== Data under study ==
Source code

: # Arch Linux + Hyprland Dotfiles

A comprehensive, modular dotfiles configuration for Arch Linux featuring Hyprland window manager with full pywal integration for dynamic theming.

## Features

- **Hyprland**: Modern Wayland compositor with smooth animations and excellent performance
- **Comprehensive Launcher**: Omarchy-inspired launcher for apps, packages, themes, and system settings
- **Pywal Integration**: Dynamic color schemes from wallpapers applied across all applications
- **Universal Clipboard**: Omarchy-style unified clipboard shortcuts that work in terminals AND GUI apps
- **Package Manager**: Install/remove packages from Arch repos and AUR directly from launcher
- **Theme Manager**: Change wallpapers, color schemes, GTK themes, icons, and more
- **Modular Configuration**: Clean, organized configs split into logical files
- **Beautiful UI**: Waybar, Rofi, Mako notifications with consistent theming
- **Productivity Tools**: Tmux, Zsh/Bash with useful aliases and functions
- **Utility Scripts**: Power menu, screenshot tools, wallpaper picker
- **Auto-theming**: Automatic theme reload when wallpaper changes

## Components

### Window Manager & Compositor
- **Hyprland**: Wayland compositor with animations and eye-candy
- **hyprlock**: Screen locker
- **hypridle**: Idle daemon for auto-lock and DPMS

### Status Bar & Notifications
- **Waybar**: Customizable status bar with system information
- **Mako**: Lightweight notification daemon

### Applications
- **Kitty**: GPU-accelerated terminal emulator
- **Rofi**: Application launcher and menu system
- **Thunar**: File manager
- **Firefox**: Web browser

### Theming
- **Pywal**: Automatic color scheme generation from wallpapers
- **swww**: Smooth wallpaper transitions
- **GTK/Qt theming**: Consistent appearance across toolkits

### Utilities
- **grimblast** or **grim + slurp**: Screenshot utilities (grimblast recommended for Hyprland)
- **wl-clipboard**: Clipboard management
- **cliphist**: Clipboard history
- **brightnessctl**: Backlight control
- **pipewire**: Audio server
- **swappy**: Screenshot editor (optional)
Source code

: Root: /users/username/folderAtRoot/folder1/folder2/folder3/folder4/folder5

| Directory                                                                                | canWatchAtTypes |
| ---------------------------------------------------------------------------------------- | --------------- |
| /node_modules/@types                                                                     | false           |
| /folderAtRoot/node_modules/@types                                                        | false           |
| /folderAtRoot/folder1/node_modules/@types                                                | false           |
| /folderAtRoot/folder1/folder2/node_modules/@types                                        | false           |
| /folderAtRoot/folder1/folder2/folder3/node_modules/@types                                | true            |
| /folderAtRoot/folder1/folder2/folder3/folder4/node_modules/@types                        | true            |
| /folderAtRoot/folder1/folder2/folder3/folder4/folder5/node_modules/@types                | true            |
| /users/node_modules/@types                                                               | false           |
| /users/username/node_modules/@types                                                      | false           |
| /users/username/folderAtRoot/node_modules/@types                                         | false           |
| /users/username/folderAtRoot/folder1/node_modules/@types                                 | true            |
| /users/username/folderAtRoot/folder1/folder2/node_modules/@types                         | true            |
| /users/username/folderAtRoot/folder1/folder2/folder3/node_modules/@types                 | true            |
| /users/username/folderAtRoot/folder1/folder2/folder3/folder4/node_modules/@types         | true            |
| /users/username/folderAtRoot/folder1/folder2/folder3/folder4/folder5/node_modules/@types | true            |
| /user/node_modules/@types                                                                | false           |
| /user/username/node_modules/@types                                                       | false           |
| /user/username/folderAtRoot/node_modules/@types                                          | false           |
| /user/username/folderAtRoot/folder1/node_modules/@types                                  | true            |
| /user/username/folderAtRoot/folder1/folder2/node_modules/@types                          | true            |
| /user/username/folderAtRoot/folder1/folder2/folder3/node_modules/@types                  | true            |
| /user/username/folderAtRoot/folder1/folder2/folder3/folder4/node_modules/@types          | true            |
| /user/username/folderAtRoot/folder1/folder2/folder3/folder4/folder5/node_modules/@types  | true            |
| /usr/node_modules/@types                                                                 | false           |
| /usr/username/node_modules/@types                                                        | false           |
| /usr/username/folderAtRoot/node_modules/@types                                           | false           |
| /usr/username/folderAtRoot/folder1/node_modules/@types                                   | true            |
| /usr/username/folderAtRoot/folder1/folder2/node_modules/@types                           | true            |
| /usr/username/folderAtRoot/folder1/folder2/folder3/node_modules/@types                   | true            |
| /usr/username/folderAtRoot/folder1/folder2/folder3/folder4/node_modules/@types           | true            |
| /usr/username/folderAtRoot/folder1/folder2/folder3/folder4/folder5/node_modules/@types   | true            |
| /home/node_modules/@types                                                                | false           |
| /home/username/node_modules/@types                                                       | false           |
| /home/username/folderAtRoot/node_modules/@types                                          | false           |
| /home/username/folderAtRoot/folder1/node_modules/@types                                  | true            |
===
> **Exercise**
What lines in the listing include the string "system"? Copy them out.

> **The completed task**
- **Comprehensive Launcher**: Omarchy-inspired launcher for apps, packages, themes, and system settings
- **Waybar**: Customizable status bar with system information
- **Rofi**: Application launcher and menu system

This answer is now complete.